── TEXT SECTION

Such distributions were recognized as "Income from Discontinued Operations".
After unsecured creditors received distributions, including interest, equivalent
to 130% of their allowed claims, Anuhco receives the full benefit of any
remaining assets through its ownership of AFS stock. As of December 31, 1994
all unsecured creditors had been paid an amount equal to 130% of their allowed
claims, which was the maximum distribution provided under the Joint Plan.
Anuhco received distributions in accordance with the Joint Plan of $36 million.
In addition, AFS paid dividends of $25 million, $6.8 million and $8.5 million to
Anuhco on December 28, 1994, July 5, 1995, and July 11, 1996, respectively.
On November 3, 1994 Anuhco, through its subsidiary AFS, collected a
judgment against Westinghouse Electric Corporation ("WEC") for failure to
provide financing pursuant to a loan commitment issued by WEC on June 3, 1988.
As a result, on November 16, 1994, AFS declared a distribution under the Joint
Plan to unsecured creditors and Anuhco. Such distribution resulted in the full
payment of all AFS's resolved claims and liabilities. These events resulted in
the recognition of Income from Discontinued Operations of $54.8 million in 1994.

────
── DATA ENTRIES

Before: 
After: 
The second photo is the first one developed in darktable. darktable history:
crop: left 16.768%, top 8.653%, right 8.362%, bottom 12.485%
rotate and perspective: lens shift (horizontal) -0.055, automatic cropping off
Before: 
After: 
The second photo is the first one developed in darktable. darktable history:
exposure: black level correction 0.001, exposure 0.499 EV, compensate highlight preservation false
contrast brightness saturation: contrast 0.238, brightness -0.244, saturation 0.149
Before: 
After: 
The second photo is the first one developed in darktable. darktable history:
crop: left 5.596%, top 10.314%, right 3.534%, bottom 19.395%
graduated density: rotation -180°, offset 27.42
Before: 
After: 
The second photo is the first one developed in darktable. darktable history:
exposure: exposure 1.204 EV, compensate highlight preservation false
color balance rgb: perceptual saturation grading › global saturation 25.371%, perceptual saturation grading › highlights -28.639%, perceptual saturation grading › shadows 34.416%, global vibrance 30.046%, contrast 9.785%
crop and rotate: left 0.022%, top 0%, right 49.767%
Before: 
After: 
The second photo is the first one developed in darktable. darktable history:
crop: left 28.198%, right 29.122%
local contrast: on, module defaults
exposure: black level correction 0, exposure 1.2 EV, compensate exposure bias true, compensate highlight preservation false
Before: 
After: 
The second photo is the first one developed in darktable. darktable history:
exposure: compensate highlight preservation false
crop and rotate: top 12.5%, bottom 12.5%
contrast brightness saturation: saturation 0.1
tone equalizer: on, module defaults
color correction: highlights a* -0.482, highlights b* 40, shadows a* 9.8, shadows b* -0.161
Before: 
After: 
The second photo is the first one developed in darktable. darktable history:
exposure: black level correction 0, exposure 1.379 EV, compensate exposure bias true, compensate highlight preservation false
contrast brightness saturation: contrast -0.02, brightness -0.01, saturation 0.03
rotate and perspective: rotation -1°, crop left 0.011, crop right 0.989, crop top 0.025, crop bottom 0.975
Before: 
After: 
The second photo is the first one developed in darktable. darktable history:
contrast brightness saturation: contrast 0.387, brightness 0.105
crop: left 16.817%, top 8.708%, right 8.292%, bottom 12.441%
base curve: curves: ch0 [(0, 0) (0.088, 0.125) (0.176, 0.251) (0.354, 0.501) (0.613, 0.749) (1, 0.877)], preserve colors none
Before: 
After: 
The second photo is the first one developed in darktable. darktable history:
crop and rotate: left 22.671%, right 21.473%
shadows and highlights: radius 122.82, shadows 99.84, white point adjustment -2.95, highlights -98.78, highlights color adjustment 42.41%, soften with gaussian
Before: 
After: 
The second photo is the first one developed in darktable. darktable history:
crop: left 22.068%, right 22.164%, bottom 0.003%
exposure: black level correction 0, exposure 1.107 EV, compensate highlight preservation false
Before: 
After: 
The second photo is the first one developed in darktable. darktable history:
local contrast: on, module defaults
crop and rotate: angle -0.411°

────

GOAL 1 — According to the text on the AFS distributions, what percentage of their allowed claims had all unsecured creditors been paid as of December 31, 1994?
GOAL 2 — List every dollar amount that appears in the text on the AFS distributions.
GOAL 3 — Restate the paragraph beginning "On November 3, 1994 Anuhco" from the text on the AFS distributions as a short list of its main facts.

WRITTEN RESPONSE 1 — 130% of their allowed claims.

WRITTEN RESPONSE 2 —
- $36 million
- $25 million
- $6.8 million
- $8.5 million
- $54.8 million

WRITTEN RESPONSE 3 —
- November 3, 1994: Anuhco, through its subsidiary AFS, collected a judgment against Westinghouse Electric Corporation (WEC). The judgment was for WEC's failure to provide financing under a loan commitment it issued on June 3, 1988.
- November 16, 1994: AFS declared a distribution under the Joint Plan to unsecured creditors and Anuhco.
- The distribution fully paid all of AFS's resolved claims and liabilities.
- These events led to recognition of $54.8 million in Income from Discontinued Operations in 1994.